The youth congratulated himself upon his acuteness in seeing through the device, but later, when he ducked his head on the stage coach going through the archway and adjusting his muffler, made a polite reference to the weather and its possibilities, the driver, who was smoking one of the cigars, responded only with a grunt. He tried again as they took a corner rather narrowly, and this time the driver made no response of any kind. Later, when a hackney coach called out something derisive, he ventured to suggest a retort, and then the driver hinted plainly that he was not in the mood for conversation, that if he should change his views he would make intimation of the circumstance; in the meantime the young man had better talk quietly to himself, or address his remarks to one of the other passengers.

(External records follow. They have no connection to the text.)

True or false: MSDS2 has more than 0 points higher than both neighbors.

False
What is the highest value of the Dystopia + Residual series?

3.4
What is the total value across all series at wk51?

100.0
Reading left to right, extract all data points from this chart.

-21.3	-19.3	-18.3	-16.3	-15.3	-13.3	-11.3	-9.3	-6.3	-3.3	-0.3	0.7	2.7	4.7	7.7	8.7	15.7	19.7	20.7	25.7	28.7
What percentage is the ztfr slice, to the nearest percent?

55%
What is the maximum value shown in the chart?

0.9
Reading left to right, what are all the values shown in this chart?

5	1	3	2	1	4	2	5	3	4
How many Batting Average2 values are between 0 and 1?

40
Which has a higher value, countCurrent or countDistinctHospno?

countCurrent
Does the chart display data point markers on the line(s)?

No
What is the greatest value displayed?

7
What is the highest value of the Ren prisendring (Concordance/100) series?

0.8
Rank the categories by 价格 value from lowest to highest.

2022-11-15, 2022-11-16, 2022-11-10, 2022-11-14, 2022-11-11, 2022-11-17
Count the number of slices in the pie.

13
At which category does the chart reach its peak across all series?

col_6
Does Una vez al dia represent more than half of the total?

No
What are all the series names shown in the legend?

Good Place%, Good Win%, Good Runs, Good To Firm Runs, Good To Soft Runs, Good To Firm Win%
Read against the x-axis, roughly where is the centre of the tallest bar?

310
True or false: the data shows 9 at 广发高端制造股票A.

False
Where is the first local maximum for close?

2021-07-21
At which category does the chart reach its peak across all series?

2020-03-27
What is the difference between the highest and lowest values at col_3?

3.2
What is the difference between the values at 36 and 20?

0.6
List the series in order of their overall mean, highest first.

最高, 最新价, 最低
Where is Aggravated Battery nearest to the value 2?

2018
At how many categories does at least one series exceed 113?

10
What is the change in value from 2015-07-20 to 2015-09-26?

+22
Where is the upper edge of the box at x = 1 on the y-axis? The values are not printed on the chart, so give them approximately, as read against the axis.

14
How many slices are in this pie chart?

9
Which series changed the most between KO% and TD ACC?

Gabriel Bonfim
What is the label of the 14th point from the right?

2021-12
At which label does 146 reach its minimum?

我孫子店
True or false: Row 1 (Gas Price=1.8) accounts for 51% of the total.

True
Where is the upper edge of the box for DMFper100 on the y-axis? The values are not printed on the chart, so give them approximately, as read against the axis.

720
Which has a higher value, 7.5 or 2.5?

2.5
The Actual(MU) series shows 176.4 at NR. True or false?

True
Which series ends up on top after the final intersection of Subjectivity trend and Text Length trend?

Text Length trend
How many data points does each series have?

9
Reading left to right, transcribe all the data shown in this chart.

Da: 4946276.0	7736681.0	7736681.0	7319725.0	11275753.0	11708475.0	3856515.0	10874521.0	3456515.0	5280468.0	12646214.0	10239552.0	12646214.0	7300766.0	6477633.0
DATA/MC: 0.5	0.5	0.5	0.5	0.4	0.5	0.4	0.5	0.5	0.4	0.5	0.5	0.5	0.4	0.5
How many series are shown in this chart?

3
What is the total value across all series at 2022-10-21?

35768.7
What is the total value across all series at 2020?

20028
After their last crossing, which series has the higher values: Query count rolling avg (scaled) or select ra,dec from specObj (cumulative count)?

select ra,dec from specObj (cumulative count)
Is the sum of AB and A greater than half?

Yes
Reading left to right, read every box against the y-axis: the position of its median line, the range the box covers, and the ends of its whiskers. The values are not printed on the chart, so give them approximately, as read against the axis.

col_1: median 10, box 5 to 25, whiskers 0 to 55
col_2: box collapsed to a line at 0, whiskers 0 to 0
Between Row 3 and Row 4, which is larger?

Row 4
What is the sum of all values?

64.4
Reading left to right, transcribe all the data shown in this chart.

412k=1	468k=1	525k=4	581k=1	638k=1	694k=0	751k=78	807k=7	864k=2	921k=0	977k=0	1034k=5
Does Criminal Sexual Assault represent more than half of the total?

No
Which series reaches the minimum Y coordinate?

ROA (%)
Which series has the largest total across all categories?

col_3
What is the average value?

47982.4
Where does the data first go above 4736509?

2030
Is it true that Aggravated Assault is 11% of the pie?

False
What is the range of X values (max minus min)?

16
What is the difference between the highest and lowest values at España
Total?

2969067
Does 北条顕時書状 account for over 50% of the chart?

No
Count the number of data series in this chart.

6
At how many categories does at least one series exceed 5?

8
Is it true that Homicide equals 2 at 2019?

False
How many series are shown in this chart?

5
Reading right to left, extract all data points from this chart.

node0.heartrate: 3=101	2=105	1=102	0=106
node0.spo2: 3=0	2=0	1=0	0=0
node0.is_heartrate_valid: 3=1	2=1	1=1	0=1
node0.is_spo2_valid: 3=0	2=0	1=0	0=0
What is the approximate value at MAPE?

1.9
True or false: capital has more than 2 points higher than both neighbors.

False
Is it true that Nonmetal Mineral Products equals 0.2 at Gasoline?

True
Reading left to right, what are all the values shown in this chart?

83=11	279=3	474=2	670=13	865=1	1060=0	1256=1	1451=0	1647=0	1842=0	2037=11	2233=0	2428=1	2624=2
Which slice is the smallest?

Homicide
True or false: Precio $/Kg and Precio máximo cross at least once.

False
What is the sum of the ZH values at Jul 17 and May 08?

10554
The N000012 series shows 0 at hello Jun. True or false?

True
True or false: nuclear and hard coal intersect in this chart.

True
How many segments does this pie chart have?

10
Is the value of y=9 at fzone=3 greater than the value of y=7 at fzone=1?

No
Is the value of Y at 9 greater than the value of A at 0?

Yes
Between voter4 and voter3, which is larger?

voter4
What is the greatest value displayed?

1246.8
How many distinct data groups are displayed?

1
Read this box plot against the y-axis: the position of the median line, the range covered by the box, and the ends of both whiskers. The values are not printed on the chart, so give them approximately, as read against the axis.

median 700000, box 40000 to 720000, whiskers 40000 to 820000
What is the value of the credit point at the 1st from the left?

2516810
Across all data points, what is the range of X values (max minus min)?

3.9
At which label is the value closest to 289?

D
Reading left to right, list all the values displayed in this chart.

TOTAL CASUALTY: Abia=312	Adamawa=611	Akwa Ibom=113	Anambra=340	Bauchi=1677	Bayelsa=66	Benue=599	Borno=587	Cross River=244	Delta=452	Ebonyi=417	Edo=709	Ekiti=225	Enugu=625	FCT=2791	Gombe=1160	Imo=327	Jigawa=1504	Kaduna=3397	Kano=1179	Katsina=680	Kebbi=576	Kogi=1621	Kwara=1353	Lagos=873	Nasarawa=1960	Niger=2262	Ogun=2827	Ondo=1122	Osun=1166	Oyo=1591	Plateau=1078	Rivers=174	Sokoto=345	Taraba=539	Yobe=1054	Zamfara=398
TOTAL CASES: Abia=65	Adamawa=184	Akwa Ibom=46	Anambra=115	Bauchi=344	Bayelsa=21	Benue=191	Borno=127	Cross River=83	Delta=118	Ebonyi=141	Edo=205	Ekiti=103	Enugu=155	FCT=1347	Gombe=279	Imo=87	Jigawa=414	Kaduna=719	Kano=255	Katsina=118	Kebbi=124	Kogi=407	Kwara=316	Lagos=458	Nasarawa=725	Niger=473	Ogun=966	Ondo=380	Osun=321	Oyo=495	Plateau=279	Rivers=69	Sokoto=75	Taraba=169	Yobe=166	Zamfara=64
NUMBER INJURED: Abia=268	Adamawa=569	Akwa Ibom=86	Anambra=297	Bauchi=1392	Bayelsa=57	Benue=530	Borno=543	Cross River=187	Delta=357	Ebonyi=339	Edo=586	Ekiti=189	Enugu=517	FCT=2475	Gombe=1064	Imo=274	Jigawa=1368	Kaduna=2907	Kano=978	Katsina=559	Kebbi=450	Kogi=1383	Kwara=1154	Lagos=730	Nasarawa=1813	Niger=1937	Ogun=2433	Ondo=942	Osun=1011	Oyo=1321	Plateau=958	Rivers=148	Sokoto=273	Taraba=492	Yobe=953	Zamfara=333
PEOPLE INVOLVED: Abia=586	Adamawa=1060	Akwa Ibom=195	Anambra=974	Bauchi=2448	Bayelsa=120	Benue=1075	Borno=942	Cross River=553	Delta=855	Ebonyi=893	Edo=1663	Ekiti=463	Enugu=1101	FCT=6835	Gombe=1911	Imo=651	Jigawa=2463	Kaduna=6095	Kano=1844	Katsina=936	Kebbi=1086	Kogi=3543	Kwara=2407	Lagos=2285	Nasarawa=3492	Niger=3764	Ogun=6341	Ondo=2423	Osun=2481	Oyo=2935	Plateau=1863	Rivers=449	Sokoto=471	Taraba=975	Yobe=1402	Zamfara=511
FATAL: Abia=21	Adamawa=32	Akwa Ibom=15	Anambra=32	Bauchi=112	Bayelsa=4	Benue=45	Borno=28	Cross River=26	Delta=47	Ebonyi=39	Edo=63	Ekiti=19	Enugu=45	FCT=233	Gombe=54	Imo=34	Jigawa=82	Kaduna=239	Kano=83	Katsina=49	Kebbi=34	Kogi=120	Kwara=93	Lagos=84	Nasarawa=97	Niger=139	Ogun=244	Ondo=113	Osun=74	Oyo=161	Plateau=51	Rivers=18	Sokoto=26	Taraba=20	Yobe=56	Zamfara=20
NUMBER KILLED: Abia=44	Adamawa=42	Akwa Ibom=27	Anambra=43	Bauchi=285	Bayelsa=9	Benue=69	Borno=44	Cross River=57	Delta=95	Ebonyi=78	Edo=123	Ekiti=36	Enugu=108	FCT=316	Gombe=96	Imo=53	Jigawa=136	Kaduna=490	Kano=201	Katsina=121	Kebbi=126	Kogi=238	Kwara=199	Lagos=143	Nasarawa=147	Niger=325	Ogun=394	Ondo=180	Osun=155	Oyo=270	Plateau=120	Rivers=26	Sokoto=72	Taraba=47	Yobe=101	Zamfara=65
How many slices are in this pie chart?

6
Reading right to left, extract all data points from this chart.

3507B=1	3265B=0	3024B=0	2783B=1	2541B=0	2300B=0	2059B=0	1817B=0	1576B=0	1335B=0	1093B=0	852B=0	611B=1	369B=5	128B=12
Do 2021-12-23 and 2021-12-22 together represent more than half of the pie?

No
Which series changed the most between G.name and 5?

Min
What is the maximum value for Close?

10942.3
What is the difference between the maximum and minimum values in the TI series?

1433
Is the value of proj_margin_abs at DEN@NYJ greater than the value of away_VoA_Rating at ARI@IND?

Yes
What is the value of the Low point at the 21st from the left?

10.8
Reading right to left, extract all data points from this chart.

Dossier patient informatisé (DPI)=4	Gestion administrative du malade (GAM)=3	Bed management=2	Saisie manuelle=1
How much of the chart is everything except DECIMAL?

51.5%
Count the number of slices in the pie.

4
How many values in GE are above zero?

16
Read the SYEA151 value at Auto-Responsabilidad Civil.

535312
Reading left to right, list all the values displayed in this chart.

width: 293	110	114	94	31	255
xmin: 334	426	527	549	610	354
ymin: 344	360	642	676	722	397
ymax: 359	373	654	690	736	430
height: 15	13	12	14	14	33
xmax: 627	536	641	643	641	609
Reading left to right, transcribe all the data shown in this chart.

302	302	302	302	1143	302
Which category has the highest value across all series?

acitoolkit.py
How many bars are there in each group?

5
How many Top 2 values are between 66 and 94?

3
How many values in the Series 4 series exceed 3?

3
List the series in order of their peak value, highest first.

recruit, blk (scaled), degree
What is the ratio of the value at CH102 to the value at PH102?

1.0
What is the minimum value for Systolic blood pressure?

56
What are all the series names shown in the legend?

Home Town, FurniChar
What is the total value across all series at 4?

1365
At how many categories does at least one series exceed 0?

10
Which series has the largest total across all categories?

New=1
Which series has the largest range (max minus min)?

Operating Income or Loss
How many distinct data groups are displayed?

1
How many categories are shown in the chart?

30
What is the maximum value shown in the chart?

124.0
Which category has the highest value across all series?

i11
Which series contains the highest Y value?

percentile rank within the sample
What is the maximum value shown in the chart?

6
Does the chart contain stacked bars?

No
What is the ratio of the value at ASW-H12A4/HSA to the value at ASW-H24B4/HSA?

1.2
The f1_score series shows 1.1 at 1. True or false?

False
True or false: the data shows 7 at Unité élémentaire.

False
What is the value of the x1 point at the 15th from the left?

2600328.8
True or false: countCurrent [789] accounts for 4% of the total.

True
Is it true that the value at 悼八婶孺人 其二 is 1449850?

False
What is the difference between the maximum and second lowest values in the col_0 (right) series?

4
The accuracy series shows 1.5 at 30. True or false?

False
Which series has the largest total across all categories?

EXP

The youth, giving up with regret the impression that all stagecoach drivers were communicative, cheery, and dispensers of merry anecdotes, turned to a fellow-traveller seated behind.
“Seasonable weather.”
“What you say?”
“I said,” mentioned the young man deferentially, “it was seasonable weather.”
“When?” asked the passenger behind.
“Now. At the present time. I mean that, whether you agree with me or not, the weather to-day is weather that—”
“Do you know what you do mean?”
“I know what I’m driving at,” he asserted, becoming somewhat nettled; “but apparently I don’t make sufficient allowance for lack of intelligence on your part.”
“If it didn’t mean taking my hands out of my pocket,” said the passenger behind, “I’d knock your head clean off your shoulders. That’s what I’d do to you. Clean off your shoulders!”
They pulled up at a roadside inn, and the young man, thoughtful and slightly moody after these rebuffs, brightened as he swung himself down with assistance from the axle and, stamping to and fro, endeavoured to restore circulation. Two ladies, one old and one young, stepped from the interior of the coach and looked around distractedly. He went forward and asked whether he could be of any service.